Dokumentation zu Monopolentwicklung bei Arztpraxen

„Die Augenheilkunde ist ein Gewerbe geworden“

(Augen-)Arztpraxen als Spekulationsobjekte für findige Investoren? Nach Recherchen des ARD sind in Deutschland bereits hunderte Praxen in der Hand internationaler Investmentfirmen. Besonders Augenarztpraxen seien bei ausländischen Finanzunternehmen weit oben im Kurs, weil sie auf hohe Gewinne spekulieren. Nach Angaben einer Insiderin werde Patienten gezielt zu Vorsorgeuntersuchungen geraten, die für das vom Patienten dargelegte Problem keinen Mehrwert bieten.
Ein Auge mit einem Euro-Symbol in der Iris

Panorama-Recherche deckt auf: International agierende Investoren haben Augenarztpraxen im Fokus.

© Adobe Stock/Minerva Studio

Nach Panorama-Recherchen arbeitet inzwischen ein Fünftel aller ambulant tätigen Augenärztinnen und Augenärzte in Ketten von ausländischen Investoren. Mit Renditeerwartungen von bis zu 20 Prozent geht es im Geschäft mit dem Erwerb der Ärztesitze um viel Geld, das unbekannten Profiteuren zufließe. Mehr als 500 Augenarztpraxen seien in den letzten Jahren von ausländischen Investoren aufgekauft worden. Von außen, also auf den Praxisschildern, ist dabei nicht ersichtlich, dass eine Praxis Teil einer investorengeführten Kette ist. Augenarztpraxen seien besonders attraktiv bei Investoren, auch durch die zahlreichen Vorsorgeuntersuchungen, die ein Patient durchführen lassen kann, aber privat tragen muss. So sagt ein von Panorama vorgestellter Patient aus, er habe sich „unter Druck gesetzt“ gefühlt, denn er habe Vorsorgeuntersuchungen in Anspruch genommen, die für das Problem, mit welchem er die Praxis aufgesucht hatte, unwesentlich gewesen seien.

Das Thema ist brisant: Als behandelnde Praxis wird Artemis genannt, eine der größten Praxisketten für Augenheilkunde in Deutschland. Das Unternehmen reagiert auf die Vorwürfe mit einer Gegendarstellung. Eine von Panorama hinzugezogene Augenärztin, die selbst jahrelang in einer Investorenkette gearbeitet habe, bestätigt allerdings die Vorwürfe, dass Patienten in solchen Praxen gezielt zu Vorsorgeuntersuchungen geraten werde, die für das vom Patienten dargelegte Problem keinen Mehrwert bieten. Es herrschten in solchen Praxen strenge Kontrollen hinsichtlich des Verkaufs privat zu zahlender Zusatzleistungen, zu denen die Augenärzte die Patienten auffordern sollen.

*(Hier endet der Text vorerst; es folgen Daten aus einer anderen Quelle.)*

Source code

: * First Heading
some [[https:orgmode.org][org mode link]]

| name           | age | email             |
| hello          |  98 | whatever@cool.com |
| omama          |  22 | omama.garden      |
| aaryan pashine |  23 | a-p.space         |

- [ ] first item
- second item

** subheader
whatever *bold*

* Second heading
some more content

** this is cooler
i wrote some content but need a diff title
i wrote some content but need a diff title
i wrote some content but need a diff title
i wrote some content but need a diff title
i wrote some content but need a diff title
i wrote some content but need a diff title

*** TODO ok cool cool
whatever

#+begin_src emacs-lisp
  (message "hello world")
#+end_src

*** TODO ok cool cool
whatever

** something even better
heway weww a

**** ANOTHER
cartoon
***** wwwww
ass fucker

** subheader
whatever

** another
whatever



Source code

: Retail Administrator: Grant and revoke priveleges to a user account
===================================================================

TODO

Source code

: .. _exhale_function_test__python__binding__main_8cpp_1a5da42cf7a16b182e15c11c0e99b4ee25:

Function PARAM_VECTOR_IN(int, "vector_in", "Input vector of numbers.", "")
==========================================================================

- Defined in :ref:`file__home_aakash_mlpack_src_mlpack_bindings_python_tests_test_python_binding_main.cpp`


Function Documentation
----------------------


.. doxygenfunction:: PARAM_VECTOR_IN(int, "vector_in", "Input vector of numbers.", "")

Möglichst hohe Stückzahlen bei OPs

Erschreckend ist die Aussage der anonymen Ärztin zum Umgang mit Grauen Star-Operationen: „Damit sollten wir möglichst hohe Stückzahlen rekrutieren“, beschreibt sie. Kompliziertere Fälle hätten die Augenärzte an andere Praxen verweisen müssen. „Die Augenheilkunde ist ein Gewerbe geworden“, klagt sie. Profit vor Gesundheit? Panorama lässt auch die Investorenkette Artemis zu Wort kommen. Von dort heißt es, dass jede Behandlung rein medizinisch entschieden werde. Aber: dass die Arbeit der Ärzte in Form von Gesprächen begleitet werde, welche, je nach Patientenfrequenz des einzelnen Arztes, durchaus eine gewisse Stringenz in der Vorgehensweise innerhalb einer Behandlung im Fokus habe. Das Unternehmen sieht sich als Gegenbewegung zu dem steigenden Ärztemangel in vielen Regionen. Unternehmen wie Artemis sicherten die Grundversorgung in der Augenheilkunde, denn junge Ärzte ließen sich heute lieber anstellen, als selbst eine Praxis zu gründen, sagt der Ärztliche Direktor von Artemis, Kaweh Schayan-Araghi während des Interviews weiter.

Panorama durchleuchtete den Geschäftsbericht und kam zu dem Schluss, dass der Bereich Augenheilkunde enormes Gewinnpotenzial besitze und ein Großteil des Geldes aus Operationen stamme. Das sei auch bei dem Konkurrenzunternehmen Sanoptis so, das allerdings zu keiner Stellungsname mit Panorama bereit gewesen sei. Ähnlich gewinnorientiert verhalte es sich inzwischen auch bei anderen Bereichen der ärztlichen Versorgung, als zweites Beispiel interviewte Panorama eine Zahnärztin, die in einer investorengeführten Kette beschäftigt war.